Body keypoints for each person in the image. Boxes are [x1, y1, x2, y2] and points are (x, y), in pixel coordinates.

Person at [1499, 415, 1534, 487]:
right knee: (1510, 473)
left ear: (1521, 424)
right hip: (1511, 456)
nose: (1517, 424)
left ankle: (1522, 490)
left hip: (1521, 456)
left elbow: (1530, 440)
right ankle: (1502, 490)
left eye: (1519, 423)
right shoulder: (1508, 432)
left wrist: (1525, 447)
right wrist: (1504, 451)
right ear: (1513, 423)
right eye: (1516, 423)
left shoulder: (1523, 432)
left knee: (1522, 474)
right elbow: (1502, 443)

==

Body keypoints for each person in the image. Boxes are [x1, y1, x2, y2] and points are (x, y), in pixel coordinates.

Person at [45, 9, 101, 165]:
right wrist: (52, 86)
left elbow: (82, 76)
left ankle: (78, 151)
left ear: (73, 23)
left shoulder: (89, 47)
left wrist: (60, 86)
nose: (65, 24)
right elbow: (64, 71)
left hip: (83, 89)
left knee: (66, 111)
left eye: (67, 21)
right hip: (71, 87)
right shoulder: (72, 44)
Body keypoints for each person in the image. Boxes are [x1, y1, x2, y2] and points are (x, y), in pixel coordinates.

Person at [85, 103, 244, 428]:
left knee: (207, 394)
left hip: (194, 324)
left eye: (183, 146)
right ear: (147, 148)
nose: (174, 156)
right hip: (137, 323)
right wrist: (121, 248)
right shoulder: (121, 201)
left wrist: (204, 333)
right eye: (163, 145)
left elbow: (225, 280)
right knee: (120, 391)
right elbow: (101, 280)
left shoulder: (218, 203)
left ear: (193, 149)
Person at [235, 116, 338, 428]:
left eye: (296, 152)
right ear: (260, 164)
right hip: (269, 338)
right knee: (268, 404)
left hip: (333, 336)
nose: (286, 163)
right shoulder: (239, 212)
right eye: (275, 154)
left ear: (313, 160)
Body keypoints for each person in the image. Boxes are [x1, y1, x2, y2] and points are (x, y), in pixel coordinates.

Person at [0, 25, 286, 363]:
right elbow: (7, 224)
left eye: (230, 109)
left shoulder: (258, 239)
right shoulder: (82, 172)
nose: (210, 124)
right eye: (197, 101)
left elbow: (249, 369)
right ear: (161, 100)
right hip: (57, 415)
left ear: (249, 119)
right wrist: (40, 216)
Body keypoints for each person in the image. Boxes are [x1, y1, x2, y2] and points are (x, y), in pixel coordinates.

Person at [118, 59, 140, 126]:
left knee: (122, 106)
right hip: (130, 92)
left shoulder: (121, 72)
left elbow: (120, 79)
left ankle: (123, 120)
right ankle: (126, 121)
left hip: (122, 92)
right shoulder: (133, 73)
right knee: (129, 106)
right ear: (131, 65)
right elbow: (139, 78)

WHAT THIS TASK INVOLVES
Scan the data above, find each line with "knee", and copy it.

ANSWER AREA
right knee: (1510, 473)
left knee: (1522, 474)
left knee: (66, 111)
left knee: (207, 394)
right knee: (120, 391)
right knee: (268, 404)
left knee: (122, 106)
right knee: (129, 106)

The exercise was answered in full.